I propelled my body from the slimy rocks into the deep water, pushing against the current to reach the other side of the stream. The depth tugged at my body, and as I felt the water swallowing me, I began to swim forward powerfully. Carlos yelled, “Pace yourself! It’s not a race. You’re starting to doubt yourself, and you’re gonna tire yourself out!”
Doubt. How could I slow down? I conflated speed with safety my entire life. So long as I didn’t slow down to face important life lessons or become self-aware, I’d be safe from making choices that actually made me happy. I was afraid of being happy because I believed happiness, for me, was too good to be true. Once again, I was tired of living a faithless life. I was ready to start believing.
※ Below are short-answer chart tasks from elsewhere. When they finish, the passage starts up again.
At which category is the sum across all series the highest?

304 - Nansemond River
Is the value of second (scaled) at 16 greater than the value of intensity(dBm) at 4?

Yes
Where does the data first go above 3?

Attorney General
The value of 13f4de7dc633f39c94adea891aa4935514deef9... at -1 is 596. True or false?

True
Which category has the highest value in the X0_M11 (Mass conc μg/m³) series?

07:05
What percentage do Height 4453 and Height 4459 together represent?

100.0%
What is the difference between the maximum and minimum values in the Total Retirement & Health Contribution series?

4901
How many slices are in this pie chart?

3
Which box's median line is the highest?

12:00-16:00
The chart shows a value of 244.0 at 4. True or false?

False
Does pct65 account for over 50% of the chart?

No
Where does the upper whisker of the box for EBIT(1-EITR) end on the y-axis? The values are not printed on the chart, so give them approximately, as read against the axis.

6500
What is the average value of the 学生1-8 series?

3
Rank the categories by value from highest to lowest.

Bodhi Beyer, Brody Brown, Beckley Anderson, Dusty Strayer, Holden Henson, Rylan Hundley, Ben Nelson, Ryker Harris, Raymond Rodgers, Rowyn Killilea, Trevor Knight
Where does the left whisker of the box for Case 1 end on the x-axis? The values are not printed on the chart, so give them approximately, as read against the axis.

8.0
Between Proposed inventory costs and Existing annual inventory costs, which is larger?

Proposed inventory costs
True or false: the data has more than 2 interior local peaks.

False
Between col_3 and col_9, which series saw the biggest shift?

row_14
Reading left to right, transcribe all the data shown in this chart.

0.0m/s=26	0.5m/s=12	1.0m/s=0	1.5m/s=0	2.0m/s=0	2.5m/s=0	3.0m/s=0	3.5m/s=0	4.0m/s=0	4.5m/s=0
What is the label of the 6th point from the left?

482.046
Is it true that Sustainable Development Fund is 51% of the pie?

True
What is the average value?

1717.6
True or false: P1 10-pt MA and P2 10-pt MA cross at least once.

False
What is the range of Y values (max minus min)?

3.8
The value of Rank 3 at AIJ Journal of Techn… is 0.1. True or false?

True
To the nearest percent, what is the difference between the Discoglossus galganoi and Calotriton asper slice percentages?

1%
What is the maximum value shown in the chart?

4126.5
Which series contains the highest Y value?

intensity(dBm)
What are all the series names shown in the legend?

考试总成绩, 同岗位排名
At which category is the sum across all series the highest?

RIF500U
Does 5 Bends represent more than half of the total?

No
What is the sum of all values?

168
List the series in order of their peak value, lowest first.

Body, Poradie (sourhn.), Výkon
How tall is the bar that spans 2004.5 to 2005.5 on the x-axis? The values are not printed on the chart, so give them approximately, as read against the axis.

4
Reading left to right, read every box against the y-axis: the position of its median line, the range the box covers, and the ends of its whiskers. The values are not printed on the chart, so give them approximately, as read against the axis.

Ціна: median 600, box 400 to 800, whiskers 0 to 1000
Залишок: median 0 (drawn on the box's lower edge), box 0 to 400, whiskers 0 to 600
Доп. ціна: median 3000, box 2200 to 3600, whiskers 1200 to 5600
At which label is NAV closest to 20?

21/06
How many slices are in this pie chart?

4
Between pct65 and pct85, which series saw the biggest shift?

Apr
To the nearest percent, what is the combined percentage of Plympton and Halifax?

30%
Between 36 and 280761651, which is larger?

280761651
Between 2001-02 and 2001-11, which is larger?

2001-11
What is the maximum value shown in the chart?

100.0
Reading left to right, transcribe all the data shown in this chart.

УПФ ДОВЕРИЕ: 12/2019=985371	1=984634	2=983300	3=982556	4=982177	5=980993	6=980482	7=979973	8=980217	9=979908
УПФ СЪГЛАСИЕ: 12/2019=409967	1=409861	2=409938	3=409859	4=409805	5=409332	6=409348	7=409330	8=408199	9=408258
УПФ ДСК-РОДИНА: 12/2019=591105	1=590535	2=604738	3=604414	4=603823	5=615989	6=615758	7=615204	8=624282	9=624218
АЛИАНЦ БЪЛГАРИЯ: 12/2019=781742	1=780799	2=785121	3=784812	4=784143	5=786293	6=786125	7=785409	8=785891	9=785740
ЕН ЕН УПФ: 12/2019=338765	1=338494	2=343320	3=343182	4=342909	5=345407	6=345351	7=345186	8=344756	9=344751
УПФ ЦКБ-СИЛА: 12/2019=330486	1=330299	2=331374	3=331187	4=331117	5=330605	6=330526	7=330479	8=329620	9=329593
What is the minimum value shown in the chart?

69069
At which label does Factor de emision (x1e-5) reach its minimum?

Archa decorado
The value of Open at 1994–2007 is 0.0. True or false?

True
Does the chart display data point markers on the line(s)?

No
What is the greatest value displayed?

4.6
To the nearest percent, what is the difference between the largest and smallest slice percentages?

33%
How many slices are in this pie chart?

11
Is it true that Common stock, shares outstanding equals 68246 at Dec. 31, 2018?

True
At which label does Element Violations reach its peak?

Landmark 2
Eventually, I reached the other side, exhausted and out of breath. Embracing me, Carlos warmly shared, “I haven’t steered you wrong, so there is no reason to be afraid. You have a lot in you that you need to let go of. Now that we know you can make it here, you can make it there or there. You ready to get right under that waterfall?” Following the multiple directions he pointed out and the other probable swimming challenges I’d faced, I decided, per aspera, I shall persist.